I think Franken being in the Senate would be great, but just like the Jim Jeffords switch, the Leiberman switch, etc. I don't see it changing the world to have one more or less Dem or Rep Senator. If I was Franken I might even think about daring Norm to a coin flip for the seat before the court rules. No matter who won, we could have a permanent story of a Democrat who had the guts to lay it on the line even after a Republican waffled back in fourth and went to court and was about to lose.

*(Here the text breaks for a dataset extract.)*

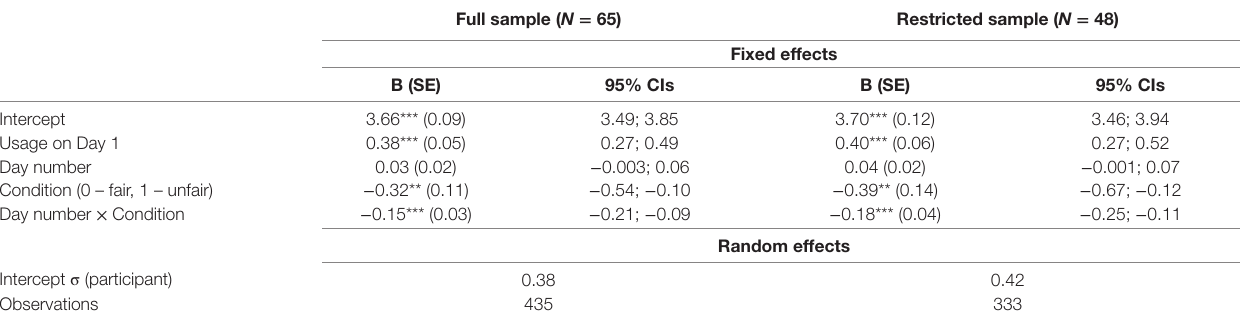
TaBle 3 | Model 1: mixed-effects random intercept regression model predicting the usage on day i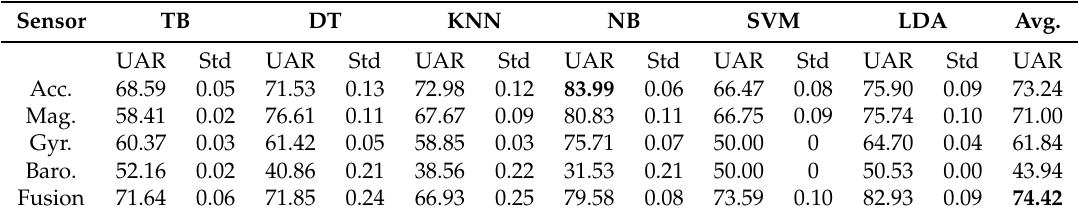
Table 3. Imbalanced Learning method results for non-dominant hand: Unweighted Average Recall (UAR) in % along with the standard deviation (Std) of UAR for each fold (i.e., subject) of classification. The bold figures indicate the best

On election night or recount night or court case month it wasn't the Republican who had any stones. Fifty-fifty we just may end up with Franken, but if "I'll keep this tied up in court forever" Norm win's the toss, he'll be a laughing stock in the Senate and there's barely any difference betwee 58 votes and 59.
March 13, 2009 5:24 PM | Reply | Permalink
If I recall, one of the controversies over Bush vs Gore was the court's declaration that the decision could NOT be used as precedent in other cases. It seems that Coleman's lawyer hasn't really read the decision. Or I could be mis-remembering...

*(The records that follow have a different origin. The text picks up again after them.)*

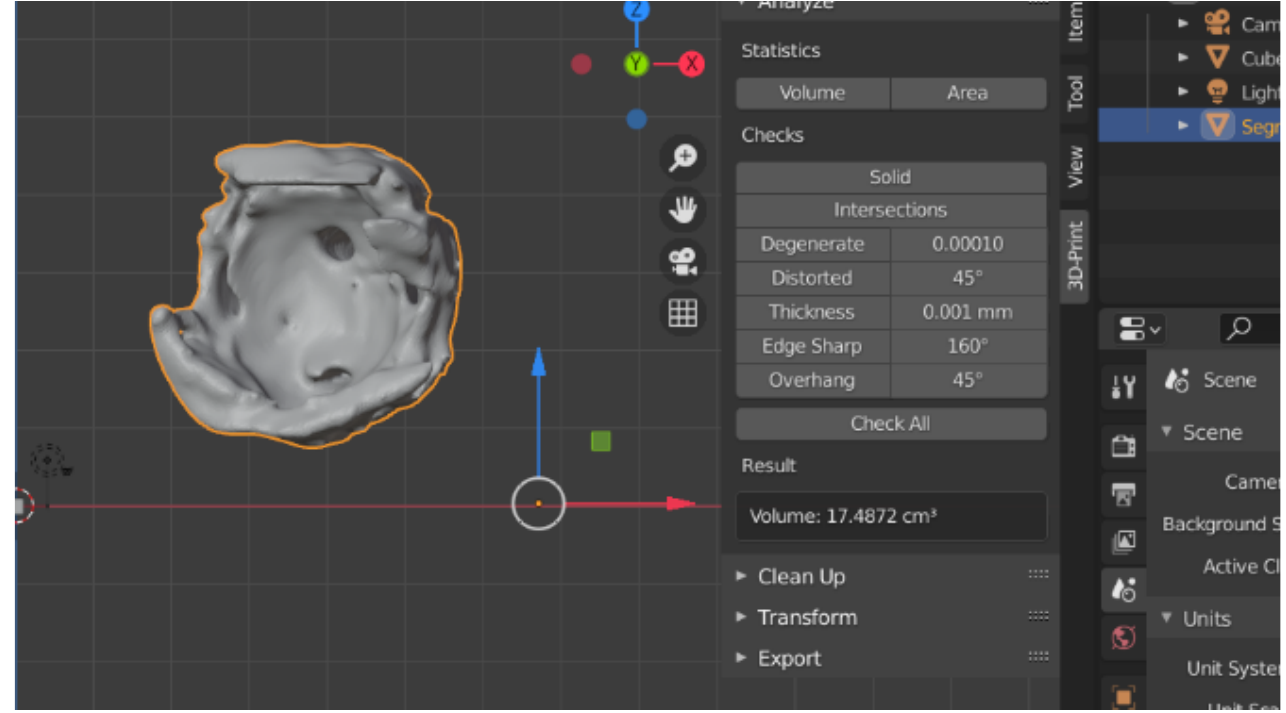
Figure 5. The volume of fat tissue in cm 3 .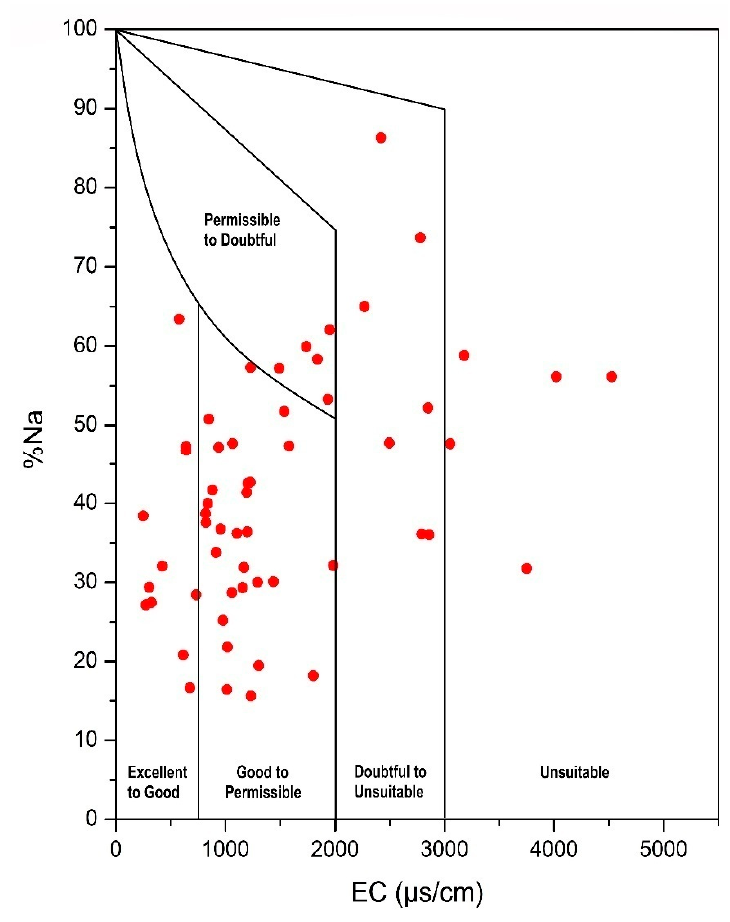
Figure 11. Plot of percentage sodium (%Na) versus EC (Wilcox 1948).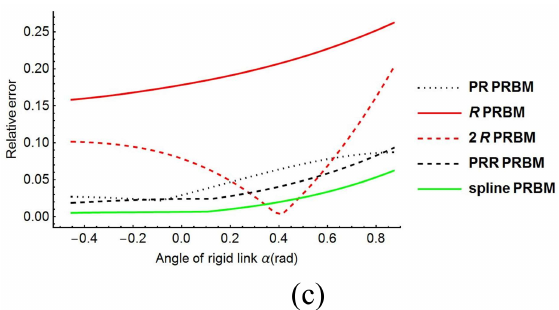
Figure 14. Length results ( a ), angle results ( b ), and relative errors ( c ) of PRBMs.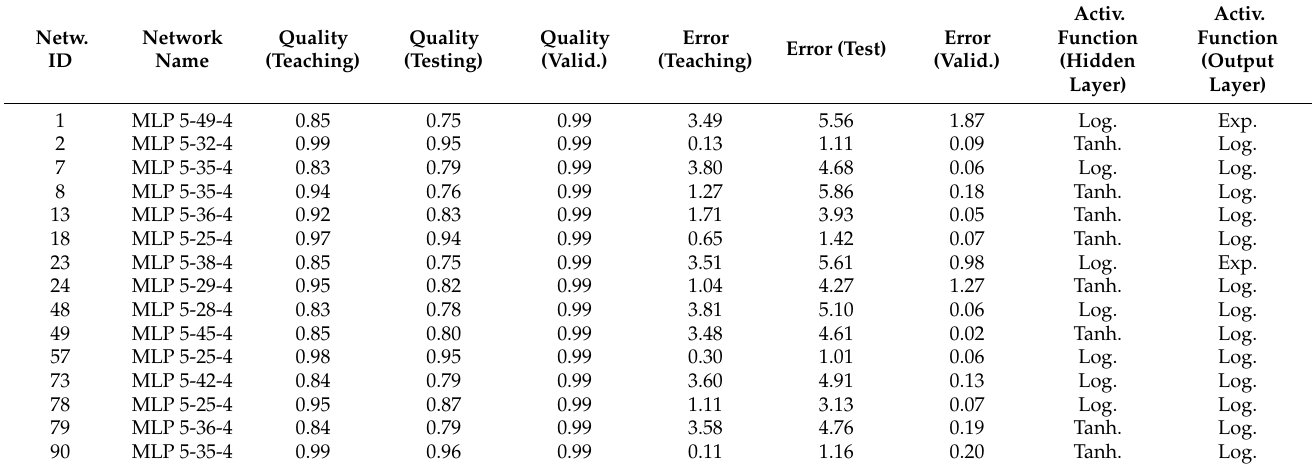
Table 5. Examples of a teaching process of selected neural networks.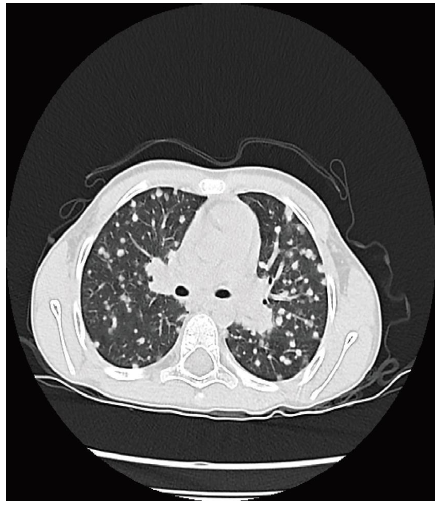
Figure 3: Multiple pulmonary nodules in both lungs on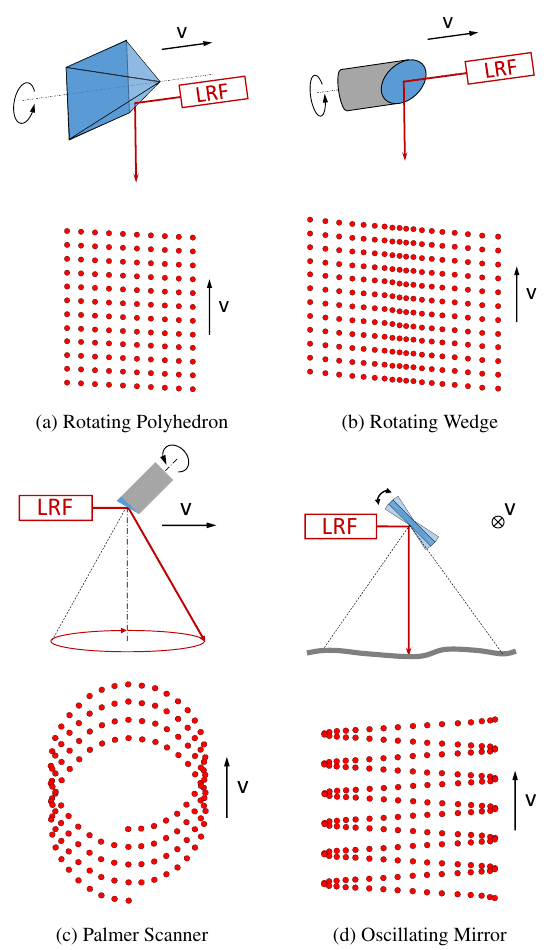
Figure 1. Most common scan mechanics and their scan pattern on a horizontal planar surface; v indicating the direction of motion, LRF is the Laser Rang Finder element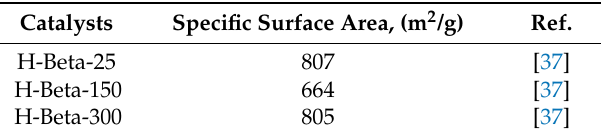
Table 1. Specific surface areas of catalysts studied for zeta potential measurements.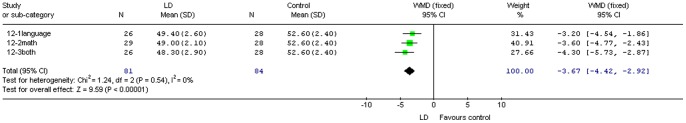
Differences between different types of learning difficulties.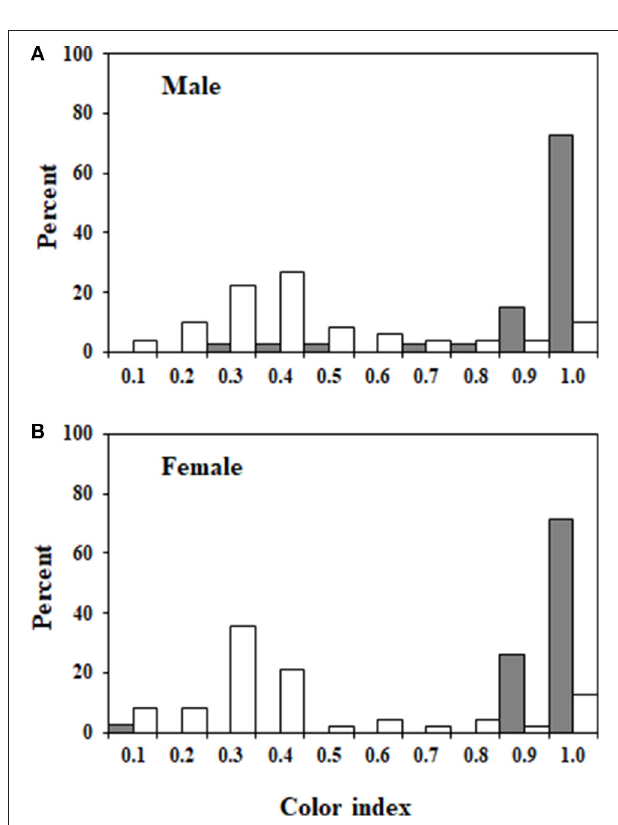
FIGURE 3 | Frequency distributions of color index values. Relative frequencies of color index measures for members of each of the four groups. (A) Uninfected and infected males. (B) Uninfected and infected females. Values ranged from 0 to 1 and represent measures of both color type and body coverage. A value of 1 represents an individual with dark brown coloration that is present over the entire dorsal surface of the body. Values for uninfected individuals are shown in gray and values for infected individuals are shown in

March 13, 2009 6:54 PM | Reply | Permalink
So -- if county officials reject an absentee ballot because it does not conform to some provision of the law, the starting presumption should be that the voter acted correctly and that the ballot was rejected in error? We should assume that the county is always wrong? How does that make any sense at all?
Not to mention that if you're measuring probabilities, you should measure not by the percentage of the total number of ballots and applications that voters fill out correctly, but the percentage of the rejected ballots which, subjected to closer scrutiny, turn out to have been rejected in error. And I find it hard to believe that 96% of rejected ballots are rejected in error.

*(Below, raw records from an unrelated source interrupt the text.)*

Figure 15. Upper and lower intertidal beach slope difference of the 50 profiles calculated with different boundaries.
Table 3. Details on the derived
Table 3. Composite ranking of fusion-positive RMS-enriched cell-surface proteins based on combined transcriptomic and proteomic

March 13, 2009 7:04 PM | Reply | Permalink
Bravo on your efforts. Period.
Good. Bad. Ugly. Imperfect.
This is journalism.
Effort. Stubbornness. Thoroughness. Objective reporting.
I'm nobody. But I applaud you.
(Ignore my hammer and sickle. That's just sarcasm and irony. I'm not really a commie.)
March 13, 2009 7:23 PM | Reply | Permalink
As embarrassingly unprepared and unfocused Joe Friedberg was during this case I don't think even Johnnie Cochran could have gotten a win for Norm. Coleman is a loser, in all ways.
March 13, 2009 7:39 PM | Reply | Permalink
"starting assumption"??
starting when??
the starting assumption when the ballot is received might well be that the voter acted correctly. but that assumption is then tested by comparing the ballot against the rules. and the ballot is then counted or rejected based on those rules.
the starting assumption in the election contest phase is that the tally at the end of the recount is correct, not that every ballot cast was done so properly. that is why the burden in the contest is on coleman to prove that the tally is not correct by proving that according to the rules individual ballots were either counted improperly or rejected improperly. wishing it were otherwise isn't a persuasive legal argument.